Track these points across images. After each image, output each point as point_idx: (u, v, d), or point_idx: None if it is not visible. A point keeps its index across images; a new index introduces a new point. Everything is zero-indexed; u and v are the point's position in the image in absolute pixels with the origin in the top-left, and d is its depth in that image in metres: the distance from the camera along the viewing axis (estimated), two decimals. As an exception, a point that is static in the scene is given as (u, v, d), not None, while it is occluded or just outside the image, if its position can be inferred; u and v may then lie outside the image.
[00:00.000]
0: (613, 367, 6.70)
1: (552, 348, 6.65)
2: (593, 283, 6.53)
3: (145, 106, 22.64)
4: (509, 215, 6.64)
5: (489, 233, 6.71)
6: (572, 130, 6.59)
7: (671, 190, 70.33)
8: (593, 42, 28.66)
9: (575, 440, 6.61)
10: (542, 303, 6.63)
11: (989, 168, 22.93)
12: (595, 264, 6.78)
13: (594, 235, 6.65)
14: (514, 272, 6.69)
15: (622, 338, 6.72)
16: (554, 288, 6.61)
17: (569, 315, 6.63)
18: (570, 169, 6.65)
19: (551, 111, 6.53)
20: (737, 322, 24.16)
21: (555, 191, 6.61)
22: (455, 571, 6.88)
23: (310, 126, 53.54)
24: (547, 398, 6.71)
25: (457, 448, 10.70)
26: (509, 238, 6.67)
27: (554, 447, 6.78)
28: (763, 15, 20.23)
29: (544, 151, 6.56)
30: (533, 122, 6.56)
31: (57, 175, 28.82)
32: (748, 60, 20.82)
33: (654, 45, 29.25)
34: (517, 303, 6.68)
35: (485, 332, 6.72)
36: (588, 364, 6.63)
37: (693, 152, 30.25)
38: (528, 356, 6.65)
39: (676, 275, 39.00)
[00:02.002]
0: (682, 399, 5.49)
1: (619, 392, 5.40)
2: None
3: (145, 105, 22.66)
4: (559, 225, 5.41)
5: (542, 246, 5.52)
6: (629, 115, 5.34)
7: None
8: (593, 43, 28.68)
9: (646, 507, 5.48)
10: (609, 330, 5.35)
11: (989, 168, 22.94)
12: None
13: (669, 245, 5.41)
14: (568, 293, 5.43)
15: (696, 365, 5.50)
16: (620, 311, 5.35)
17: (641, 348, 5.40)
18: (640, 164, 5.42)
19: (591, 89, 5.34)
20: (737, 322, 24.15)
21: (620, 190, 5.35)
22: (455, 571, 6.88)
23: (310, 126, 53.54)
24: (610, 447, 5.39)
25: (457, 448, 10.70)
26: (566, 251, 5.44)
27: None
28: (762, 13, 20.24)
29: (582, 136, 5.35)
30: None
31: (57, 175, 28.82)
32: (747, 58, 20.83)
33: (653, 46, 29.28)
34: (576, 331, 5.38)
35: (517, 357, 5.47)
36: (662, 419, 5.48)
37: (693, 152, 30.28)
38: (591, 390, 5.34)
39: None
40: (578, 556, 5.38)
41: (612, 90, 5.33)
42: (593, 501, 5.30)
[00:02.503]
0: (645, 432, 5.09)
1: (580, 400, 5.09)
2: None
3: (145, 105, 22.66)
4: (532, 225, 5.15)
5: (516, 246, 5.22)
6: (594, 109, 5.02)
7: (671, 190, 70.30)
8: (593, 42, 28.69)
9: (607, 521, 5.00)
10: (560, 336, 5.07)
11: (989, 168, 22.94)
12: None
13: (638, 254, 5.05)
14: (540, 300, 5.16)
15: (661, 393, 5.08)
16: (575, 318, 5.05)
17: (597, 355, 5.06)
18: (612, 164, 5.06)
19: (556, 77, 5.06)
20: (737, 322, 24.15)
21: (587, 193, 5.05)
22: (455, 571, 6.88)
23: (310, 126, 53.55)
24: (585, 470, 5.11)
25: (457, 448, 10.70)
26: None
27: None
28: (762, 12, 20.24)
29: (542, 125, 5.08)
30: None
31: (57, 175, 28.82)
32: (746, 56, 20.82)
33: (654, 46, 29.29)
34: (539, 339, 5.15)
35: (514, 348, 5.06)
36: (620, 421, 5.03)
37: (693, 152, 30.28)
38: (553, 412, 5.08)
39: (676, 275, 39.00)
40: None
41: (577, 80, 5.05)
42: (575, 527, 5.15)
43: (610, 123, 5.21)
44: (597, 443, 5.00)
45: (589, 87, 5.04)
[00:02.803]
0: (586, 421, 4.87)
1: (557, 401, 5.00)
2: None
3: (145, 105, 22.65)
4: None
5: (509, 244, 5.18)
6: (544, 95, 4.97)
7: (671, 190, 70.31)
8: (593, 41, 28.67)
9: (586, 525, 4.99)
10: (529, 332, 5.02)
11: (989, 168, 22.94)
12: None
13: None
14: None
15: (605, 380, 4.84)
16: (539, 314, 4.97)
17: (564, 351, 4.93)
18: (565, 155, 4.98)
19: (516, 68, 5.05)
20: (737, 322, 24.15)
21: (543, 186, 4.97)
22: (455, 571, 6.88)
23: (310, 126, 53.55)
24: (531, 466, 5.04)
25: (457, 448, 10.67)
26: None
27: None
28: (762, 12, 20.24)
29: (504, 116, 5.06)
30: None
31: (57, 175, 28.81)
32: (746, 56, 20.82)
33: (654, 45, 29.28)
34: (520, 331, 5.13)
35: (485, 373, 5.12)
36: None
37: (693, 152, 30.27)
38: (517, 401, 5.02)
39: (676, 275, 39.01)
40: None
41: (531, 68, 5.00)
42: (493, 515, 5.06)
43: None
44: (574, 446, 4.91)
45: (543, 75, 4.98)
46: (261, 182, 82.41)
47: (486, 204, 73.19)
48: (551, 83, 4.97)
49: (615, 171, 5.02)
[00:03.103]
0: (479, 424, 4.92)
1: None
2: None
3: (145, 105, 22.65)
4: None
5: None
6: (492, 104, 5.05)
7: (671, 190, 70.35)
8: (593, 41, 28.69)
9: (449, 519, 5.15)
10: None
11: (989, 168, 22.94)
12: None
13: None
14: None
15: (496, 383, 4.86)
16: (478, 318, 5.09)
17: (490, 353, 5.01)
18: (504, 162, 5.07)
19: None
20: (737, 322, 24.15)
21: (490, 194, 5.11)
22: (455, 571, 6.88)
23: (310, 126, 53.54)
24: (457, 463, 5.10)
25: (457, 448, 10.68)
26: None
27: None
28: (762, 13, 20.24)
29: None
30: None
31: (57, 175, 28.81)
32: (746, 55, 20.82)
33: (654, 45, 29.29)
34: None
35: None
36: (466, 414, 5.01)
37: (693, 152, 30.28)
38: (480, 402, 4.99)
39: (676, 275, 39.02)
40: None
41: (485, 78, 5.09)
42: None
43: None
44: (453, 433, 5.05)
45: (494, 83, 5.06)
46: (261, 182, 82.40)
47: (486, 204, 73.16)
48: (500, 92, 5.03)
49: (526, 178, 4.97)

============

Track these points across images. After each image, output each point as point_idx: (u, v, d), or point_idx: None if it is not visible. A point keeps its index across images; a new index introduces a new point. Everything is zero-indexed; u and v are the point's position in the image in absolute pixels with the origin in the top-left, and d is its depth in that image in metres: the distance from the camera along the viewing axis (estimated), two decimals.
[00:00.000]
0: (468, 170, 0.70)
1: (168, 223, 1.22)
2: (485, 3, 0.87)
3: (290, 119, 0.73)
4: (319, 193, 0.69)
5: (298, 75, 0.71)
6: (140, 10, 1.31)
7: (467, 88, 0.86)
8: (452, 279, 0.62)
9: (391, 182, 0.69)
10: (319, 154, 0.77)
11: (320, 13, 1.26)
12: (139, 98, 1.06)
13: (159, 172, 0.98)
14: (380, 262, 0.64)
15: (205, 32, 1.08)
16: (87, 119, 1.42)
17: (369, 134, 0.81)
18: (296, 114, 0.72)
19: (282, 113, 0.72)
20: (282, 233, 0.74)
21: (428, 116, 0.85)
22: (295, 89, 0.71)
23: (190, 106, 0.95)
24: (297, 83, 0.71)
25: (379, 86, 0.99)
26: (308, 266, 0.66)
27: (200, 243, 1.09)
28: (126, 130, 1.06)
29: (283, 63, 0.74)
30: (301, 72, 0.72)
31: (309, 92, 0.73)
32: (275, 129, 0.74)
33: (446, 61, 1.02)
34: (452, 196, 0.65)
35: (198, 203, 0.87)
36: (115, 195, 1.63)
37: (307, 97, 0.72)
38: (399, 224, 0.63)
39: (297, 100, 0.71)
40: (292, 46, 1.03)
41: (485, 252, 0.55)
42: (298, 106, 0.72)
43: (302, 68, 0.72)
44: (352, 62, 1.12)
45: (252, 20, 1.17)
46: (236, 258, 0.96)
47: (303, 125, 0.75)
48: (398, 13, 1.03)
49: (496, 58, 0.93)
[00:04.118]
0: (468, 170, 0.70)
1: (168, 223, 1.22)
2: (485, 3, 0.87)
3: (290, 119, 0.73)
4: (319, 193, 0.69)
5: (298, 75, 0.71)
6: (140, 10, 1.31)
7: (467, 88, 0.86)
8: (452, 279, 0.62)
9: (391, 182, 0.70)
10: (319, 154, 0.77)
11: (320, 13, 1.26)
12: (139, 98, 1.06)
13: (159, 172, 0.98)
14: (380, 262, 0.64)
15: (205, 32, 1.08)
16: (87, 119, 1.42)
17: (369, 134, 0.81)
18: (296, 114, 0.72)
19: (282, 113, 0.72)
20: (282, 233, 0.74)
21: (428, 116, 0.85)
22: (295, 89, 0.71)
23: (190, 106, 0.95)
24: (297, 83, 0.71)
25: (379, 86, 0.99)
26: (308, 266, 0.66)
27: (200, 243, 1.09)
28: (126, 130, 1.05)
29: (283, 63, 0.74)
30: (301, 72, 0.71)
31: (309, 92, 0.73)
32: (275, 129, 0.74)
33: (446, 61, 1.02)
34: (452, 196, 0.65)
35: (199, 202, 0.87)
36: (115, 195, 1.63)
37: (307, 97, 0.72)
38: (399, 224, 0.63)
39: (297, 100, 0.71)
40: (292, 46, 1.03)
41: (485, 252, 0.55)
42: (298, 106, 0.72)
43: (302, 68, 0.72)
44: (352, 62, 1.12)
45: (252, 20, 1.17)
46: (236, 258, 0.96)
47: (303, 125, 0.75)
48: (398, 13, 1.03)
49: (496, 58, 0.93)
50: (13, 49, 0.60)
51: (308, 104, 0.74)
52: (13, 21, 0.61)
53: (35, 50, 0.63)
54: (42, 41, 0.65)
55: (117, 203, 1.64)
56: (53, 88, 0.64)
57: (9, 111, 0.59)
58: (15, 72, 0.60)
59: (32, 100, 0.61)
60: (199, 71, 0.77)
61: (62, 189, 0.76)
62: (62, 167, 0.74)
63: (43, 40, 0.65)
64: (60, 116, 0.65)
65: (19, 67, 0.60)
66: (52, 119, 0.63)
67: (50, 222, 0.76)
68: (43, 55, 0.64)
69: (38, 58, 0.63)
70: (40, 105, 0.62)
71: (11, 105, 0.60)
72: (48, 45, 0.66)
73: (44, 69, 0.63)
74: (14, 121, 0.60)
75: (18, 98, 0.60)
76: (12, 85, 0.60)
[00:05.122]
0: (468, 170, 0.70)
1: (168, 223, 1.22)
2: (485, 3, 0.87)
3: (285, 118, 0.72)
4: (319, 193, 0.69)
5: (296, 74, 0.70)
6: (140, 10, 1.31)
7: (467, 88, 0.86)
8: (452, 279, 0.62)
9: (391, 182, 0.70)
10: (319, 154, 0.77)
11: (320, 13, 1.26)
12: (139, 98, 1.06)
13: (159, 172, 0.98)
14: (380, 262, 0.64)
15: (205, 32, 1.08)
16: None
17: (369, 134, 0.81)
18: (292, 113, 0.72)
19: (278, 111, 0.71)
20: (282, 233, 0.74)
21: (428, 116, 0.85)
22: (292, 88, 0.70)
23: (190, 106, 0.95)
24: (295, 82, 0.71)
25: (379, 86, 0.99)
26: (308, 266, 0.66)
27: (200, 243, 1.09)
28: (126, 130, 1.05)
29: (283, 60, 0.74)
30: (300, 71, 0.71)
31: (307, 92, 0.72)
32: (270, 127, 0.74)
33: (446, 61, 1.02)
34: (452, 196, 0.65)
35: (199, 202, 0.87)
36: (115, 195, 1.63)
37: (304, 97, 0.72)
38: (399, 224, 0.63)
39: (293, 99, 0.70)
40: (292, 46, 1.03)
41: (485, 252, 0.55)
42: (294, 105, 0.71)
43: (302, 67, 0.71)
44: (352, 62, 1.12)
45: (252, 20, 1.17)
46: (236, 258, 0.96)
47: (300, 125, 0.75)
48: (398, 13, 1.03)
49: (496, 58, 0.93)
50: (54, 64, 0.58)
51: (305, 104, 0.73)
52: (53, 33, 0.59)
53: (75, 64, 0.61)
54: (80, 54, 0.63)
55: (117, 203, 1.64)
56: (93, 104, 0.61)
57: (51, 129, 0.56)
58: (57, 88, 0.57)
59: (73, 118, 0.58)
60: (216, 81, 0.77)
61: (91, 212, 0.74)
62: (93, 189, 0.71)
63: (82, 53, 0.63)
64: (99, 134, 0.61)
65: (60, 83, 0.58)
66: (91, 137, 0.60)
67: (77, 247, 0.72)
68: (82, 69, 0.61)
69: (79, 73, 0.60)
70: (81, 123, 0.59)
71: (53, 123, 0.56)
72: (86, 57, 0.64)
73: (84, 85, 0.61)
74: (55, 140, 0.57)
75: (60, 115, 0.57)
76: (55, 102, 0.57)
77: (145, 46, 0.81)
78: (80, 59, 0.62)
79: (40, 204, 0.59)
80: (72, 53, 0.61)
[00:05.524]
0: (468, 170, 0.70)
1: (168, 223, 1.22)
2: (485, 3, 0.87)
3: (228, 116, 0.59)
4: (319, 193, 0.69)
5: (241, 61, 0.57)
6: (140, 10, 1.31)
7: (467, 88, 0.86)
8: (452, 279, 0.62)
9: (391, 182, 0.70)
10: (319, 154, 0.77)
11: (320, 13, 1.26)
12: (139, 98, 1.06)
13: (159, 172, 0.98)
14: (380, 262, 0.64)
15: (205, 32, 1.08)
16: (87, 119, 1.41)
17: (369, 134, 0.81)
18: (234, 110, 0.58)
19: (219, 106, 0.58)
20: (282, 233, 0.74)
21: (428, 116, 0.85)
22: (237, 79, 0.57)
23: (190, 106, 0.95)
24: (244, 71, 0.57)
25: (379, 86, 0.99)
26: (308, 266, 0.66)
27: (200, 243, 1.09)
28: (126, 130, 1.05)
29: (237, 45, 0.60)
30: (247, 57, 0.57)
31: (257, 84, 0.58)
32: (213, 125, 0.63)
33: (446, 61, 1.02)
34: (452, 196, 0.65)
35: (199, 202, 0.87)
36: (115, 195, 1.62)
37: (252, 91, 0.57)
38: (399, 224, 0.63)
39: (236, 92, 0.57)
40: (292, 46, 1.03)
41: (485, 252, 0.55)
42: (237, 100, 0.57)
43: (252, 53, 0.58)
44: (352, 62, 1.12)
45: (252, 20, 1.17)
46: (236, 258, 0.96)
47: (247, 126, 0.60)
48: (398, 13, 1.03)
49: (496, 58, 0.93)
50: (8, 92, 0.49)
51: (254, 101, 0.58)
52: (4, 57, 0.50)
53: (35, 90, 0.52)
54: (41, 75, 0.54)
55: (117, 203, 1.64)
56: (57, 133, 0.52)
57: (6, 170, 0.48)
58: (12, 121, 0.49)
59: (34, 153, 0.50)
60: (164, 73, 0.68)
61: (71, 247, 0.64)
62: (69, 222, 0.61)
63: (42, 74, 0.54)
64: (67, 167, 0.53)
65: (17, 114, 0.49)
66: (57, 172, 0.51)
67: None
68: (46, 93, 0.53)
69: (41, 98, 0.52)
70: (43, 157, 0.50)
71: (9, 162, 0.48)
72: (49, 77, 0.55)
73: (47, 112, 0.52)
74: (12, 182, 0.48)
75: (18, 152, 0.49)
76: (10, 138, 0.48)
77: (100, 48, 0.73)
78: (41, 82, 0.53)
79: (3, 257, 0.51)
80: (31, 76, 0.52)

============

# Instructions to follow:
Set down only the lines above that fall between the line holding "outside the image." and the line holding "18: (570, 169, 6.65)", inclusive, keeping each exact.

# Solution to this exercise:
Track these points across images. After each image, output each point as point_idx: (u, v, d), or point_idx: None if it is not visible. A point keeps its index across images; a new index introduces a new point. Everything is zero-indexed; u and v are the point's position in the image in absolute pixels with the origin in the top-left, and d is its depth in that image in metres: the distance from the camera along the viewing axis (estimated), two decimals. As an exception, a point that is static in the scene is given as (u, v, d), not None, while it is occluded or just outside the image, if its position can be inferred; u and v may then lie outside the image.
[00:00.000]
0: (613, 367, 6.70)
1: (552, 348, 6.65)
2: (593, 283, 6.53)
3: (145, 106, 22.64)
4: (509, 215, 6.64)
5: (489, 233, 6.71)
6: (572, 130, 6.59)
7: (671, 190, 70.33)
8: (593, 42, 28.66)
9: (575, 440, 6.61)
10: (542, 303, 6.63)
11: (989, 168, 22.93)
12: (595, 264, 6.78)
13: (594, 235, 6.65)
14: (514, 272, 6.69)
15: (622, 338, 6.72)
16: (554, 288, 6.61)
17: (569, 315, 6.63)
18: (570, 169, 6.65)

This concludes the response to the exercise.